LISTED RECORDS start

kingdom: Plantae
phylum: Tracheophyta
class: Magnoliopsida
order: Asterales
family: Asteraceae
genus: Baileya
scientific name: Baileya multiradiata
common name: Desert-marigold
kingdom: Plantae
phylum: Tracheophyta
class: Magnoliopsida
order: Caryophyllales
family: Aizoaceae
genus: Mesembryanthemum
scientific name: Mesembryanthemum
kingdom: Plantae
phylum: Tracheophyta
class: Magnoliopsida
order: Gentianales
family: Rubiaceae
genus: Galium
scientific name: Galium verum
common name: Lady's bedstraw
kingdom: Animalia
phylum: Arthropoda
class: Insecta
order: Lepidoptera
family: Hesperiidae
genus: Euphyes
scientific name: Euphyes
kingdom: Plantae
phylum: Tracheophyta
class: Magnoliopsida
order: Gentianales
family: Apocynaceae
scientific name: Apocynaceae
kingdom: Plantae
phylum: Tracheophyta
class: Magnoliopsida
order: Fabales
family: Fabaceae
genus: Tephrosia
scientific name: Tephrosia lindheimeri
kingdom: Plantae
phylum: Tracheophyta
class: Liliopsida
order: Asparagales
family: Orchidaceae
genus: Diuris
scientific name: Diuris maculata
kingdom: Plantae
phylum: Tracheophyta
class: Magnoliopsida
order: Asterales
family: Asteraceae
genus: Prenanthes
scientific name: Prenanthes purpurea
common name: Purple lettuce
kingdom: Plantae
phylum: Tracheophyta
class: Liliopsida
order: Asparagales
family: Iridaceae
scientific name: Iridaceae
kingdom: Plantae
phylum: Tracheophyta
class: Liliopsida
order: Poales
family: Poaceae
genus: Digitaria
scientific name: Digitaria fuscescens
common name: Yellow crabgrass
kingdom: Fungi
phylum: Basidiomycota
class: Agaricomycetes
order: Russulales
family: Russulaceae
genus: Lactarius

LISTED RECORDS end

▸ **DESCRIPTION OF THE TASK**: Return every line of each row above, keeping each word, capital letter, and punctuation mark unchanged and in the same order.

▸ **SOLUTION TO THIS TASK**:
kingdom: Plantae
phylum: Tracheophyta
class: Magnoliopsida
order: Asterales
family: Asteraceae
genus: Baileya
scientific name: Baileya multiradiata
common name: Desert-marigold
kingdom: Plantae
phylum: Tracheophyta
class: Magnoliopsida
order: Caryophyllales
family: Aizoaceae
genus: Mesembryanthemum
scientific name: Mesembryanthemum
kingdom: Plantae
phylum: Tracheophyta
class: Magnoliopsida
order: Gentianales
family: Rubiaceae
genus: Galium
scientific name: Galium verum
common name: Lady's bedstraw
kingdom: Animalia
phylum: Arthropoda
class: Insecta
order: Lepidoptera
family: Hesperiidae
genus: Euphyes
scientific name: Euphyes
kingdom: Plantae
phylum: Tracheophyta
class: Magnoliopsida
order: Gentianales
family: Apocynaceae
scientific name: Apocynaceae
kingdom: Plantae
phylum: Tracheophyta
class: Magnoliopsida
order: Fabales
family: Fabaceae
genus: Tephrosia
scientific name: Tephrosia lindheimeri
kingdom: Plantae
phylum: Tracheophyta
class: Liliopsida
order: Asparagales
family: Orchidaceae
genus: Diuris
scientific name: Diuris maculata
kingdom: Plantae
phylum: Tracheophyta
class: Magnoliopsida
order: Asterales
family: Asteraceae
genus: Prenanthes
scientific name: Prenanthes purpurea
common name: Purple lettuce
kingdom: Plantae
phylum: Tracheophyta
class: Liliopsida
order: Asparagales
family: Iridaceae
scientific name: Iridaceae
kingdom: Plantae
phylum: Tracheophyta
class: Liliopsida
order: Poales
family: Poaceae
genus: Digitaria
scientific name: Digitaria fuscescens
common name: Yellow crabgrass
kingdom: Fungi
phylum: Basidiomycota
class: Agaricomycetes
order: Russulales
family: Russulaceae
genus: Lactarius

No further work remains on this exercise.